Rewrite the source text in the records below, replacing "React Native" with "Flutter" and leaving everything else unchanged. Leave the pictures out of your answer.

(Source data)
# # # #

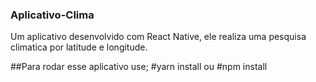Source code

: ### Aplicativo-Clima
Um aplicativo desenvolvido com React Native, ele realiza uma pesquisa climatica por latitude e longitude.

##Para rodar esse aplicativo use;
#yarn install
ou
#npm install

# # # #

_Response box:_
Source code

: ### Aplicativo-Clima
Um aplicativo desenvolvido com Flutter, ele realiza uma pesquisa climatica por latitude e longitude.

##Para rodar esse aplicativo use;
#yarn install
ou
#npm install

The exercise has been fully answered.